Multimedia is a term that covers a lot of sins; it’s so broad as to be nearly meaningless. But artists who can magically combine dance, music, theater and video in the service of storytelling can scramble our brainwaves and keep us off guard. The best work of this kind finds unexpected ways to connect with our intellect and our emotions.
That Man in a Case, a multimedia theater work starring Mikhail Baryshnikov, doesn’t ultimately prove deeply moving doesn’t mean it’s not successful, just that the Brechtian distance it creates keeps us from full-on emotional engagement.

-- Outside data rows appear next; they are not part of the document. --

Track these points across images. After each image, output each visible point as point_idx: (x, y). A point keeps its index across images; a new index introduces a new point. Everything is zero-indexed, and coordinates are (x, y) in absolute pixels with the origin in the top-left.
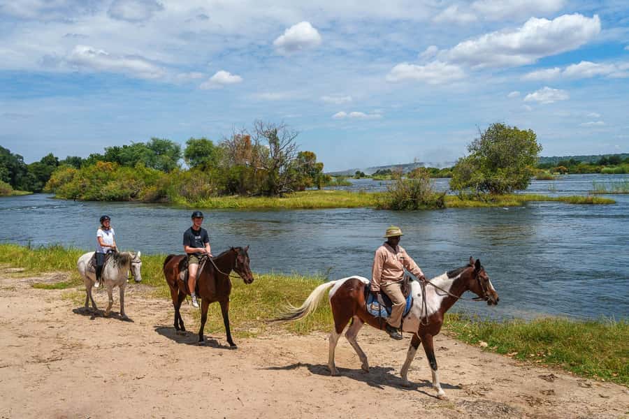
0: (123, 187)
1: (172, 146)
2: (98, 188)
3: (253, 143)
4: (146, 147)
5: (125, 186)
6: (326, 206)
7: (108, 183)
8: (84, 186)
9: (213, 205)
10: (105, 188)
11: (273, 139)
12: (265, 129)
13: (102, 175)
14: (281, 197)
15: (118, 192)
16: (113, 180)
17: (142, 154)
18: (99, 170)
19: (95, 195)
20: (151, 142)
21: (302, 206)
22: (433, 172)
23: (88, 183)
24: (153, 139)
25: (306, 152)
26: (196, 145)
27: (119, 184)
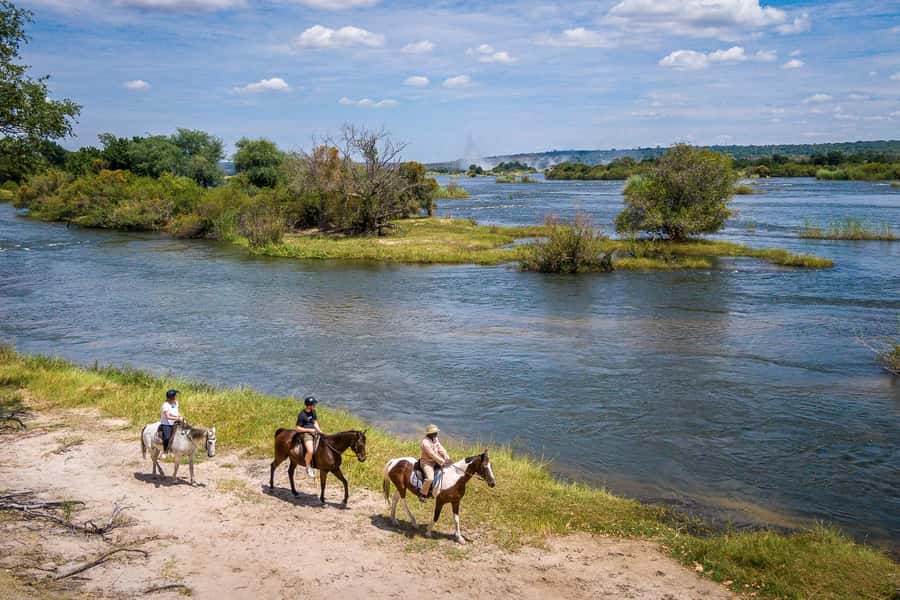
0: (143, 212)
1: (210, 140)
2: (105, 210)
3: (341, 156)
4: (170, 142)
5: (147, 208)
6: (450, 259)
7: (120, 202)
8: (80, 206)
9: (290, 253)
10: (117, 211)
11: (370, 152)
12: (358, 137)
13: (108, 189)
14: (381, 235)
15: (137, 218)
16: (126, 198)
17: (164, 153)
18: (104, 182)
19: (100, 220)
20: (177, 134)
21: (417, 258)
22: (583, 171)
23: (87, 201)
24: (180, 131)
25: (411, 163)
26: (251, 149)
27: (137, 205)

But let’s start with the evening’s star — since it’s not every day you can spend an hour or so in the company of a “dancer, choreographer, and actor, often cited alongside Vaslav Nijinsky and Rudolf Nureyev as one of the greatest ballet dancers in history.” (Thanks, Wikipedia) Mikhail Baryshnikov is in town, and you should see him, even if he was reading the proverbial phone book.

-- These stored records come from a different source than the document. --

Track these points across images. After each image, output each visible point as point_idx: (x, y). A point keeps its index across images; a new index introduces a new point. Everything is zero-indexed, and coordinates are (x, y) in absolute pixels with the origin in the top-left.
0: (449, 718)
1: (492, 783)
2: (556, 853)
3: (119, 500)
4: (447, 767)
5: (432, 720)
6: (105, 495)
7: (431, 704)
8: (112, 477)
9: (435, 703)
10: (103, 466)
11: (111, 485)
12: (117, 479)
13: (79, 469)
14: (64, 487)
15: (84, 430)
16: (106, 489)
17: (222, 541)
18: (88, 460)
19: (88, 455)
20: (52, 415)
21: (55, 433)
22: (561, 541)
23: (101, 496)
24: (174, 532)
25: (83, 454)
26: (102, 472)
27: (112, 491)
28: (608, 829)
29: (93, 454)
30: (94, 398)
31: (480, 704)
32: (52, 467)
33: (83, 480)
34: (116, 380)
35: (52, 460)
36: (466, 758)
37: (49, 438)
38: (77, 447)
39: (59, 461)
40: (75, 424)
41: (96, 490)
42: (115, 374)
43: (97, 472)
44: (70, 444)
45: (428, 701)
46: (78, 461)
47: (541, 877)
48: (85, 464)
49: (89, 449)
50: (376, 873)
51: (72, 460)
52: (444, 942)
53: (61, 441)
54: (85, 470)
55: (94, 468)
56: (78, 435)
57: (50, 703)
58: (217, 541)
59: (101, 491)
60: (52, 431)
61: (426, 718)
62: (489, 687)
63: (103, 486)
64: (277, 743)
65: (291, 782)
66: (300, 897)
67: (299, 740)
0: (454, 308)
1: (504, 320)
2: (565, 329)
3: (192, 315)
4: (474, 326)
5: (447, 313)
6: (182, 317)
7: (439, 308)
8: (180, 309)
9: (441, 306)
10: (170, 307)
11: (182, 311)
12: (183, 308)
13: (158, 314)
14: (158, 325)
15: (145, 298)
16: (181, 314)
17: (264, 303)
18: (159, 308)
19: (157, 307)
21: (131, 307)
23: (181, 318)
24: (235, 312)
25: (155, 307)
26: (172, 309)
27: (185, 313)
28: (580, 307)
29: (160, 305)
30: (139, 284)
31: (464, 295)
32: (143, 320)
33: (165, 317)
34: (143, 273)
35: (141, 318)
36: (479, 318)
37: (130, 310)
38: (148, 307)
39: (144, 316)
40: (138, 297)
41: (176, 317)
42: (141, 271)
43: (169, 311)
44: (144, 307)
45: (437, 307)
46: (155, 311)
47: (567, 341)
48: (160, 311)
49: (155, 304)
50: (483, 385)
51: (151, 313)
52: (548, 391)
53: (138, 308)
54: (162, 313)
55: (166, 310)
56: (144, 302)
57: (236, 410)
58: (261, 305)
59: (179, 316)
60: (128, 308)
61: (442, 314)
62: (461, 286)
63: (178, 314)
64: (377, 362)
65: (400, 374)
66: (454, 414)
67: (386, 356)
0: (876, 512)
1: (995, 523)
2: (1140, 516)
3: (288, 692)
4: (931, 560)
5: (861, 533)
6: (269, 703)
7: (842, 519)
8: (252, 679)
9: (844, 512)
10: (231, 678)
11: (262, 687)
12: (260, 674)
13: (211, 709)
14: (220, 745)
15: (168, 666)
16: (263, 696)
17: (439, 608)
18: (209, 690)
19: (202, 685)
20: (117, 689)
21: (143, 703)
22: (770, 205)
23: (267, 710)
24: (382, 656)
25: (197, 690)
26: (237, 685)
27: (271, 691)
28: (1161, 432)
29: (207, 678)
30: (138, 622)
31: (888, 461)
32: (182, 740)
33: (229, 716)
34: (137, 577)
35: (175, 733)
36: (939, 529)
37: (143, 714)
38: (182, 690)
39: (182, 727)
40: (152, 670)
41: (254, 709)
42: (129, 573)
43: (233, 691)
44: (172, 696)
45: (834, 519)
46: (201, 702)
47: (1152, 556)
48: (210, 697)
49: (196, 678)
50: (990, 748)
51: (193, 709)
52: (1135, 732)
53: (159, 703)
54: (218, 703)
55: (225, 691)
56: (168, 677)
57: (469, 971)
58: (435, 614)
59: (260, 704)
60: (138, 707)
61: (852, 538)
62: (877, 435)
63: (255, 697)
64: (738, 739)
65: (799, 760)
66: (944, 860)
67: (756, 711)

(To view Gallery of photos from Man in a Case full screen, select any picture. To navigate, use arrows right and left. To close, click X in upper left:)
The show, which premiered at the Hartford Stage Company and has toured to small venues around the country, tells a pair of love stories, or as they’re sometimes described, “anti-love stories.” Each concerns a man who is unable to love, thwarted by his own limitations, or by societal conventions.

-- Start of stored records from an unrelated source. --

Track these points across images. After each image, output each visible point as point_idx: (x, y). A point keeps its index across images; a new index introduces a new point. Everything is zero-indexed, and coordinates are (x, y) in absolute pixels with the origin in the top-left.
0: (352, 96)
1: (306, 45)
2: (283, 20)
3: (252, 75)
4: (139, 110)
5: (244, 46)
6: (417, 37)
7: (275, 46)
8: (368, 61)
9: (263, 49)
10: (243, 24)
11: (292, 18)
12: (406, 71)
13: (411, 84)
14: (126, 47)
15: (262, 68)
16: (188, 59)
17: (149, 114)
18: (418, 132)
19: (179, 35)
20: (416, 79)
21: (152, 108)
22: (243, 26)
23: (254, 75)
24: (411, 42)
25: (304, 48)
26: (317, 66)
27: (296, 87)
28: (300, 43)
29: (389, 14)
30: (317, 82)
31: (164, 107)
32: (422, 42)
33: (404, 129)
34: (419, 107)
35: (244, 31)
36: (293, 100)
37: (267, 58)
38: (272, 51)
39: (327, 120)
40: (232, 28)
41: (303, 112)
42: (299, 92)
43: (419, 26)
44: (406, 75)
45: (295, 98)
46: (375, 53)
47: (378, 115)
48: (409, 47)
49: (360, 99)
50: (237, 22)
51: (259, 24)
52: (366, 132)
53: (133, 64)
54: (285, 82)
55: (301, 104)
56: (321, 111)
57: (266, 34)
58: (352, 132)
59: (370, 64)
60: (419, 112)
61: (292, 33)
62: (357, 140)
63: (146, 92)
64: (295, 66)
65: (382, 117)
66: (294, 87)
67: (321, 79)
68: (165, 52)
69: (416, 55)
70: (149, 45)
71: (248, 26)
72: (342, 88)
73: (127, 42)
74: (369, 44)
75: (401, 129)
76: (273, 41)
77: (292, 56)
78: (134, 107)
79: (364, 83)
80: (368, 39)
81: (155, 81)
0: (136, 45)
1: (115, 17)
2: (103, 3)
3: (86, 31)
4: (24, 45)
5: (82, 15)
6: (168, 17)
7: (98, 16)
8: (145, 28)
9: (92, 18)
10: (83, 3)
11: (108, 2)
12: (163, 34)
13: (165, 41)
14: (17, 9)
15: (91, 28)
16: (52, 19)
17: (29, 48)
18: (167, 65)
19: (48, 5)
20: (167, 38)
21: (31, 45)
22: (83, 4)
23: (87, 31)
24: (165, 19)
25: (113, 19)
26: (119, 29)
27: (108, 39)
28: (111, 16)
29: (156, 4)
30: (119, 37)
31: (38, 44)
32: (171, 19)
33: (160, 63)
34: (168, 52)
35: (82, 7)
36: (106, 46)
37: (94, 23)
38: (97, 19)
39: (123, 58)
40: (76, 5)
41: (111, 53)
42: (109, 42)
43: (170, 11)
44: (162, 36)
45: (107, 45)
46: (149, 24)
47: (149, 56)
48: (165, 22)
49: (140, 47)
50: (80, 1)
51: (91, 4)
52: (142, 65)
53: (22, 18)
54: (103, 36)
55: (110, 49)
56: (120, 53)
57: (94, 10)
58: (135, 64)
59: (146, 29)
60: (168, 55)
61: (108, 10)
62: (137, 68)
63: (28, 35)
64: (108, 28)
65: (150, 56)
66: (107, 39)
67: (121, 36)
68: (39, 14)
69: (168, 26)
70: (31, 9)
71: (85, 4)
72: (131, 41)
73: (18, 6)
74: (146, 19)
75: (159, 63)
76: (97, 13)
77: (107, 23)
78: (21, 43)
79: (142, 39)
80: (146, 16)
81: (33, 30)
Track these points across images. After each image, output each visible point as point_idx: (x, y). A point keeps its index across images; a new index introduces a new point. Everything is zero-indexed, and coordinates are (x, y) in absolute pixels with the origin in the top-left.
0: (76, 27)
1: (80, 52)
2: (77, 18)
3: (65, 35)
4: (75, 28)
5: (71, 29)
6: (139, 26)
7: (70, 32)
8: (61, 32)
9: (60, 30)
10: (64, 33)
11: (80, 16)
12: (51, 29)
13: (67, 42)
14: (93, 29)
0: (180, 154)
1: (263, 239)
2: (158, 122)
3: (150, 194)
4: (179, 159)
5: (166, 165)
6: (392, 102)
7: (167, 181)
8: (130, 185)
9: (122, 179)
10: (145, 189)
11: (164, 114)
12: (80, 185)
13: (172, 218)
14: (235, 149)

The stories themselves are mordantly funny, emphasizing the hemmed in quality that keeps us from truly experiencing our emotions. The “man in the case,” for example, is almost literally encased by his few possessions, and by conventions. His life is fully realized only when, after his death, a coffin enfolds him.
With every movement, Baryshnikov indicates how the world can press in and limit a man’s world. No matter what he does on stage, he never lets us forget that he’s a dancer.
Annie B-Parson and Paul Lazar of Big Dance Theater construct a compact evening from these two tales, wrapping them in a further frame of storytelling that echoes Chekhov’s original, but seems completely modern.
While love is impossible, art itself can rescue us, the production hints — and that makes the endeavor life-affirming rather than merely depressing.
Man in a Case was on view in Washington, D.C. at the Shakespeare Theatre Company, December 5-22, 2013.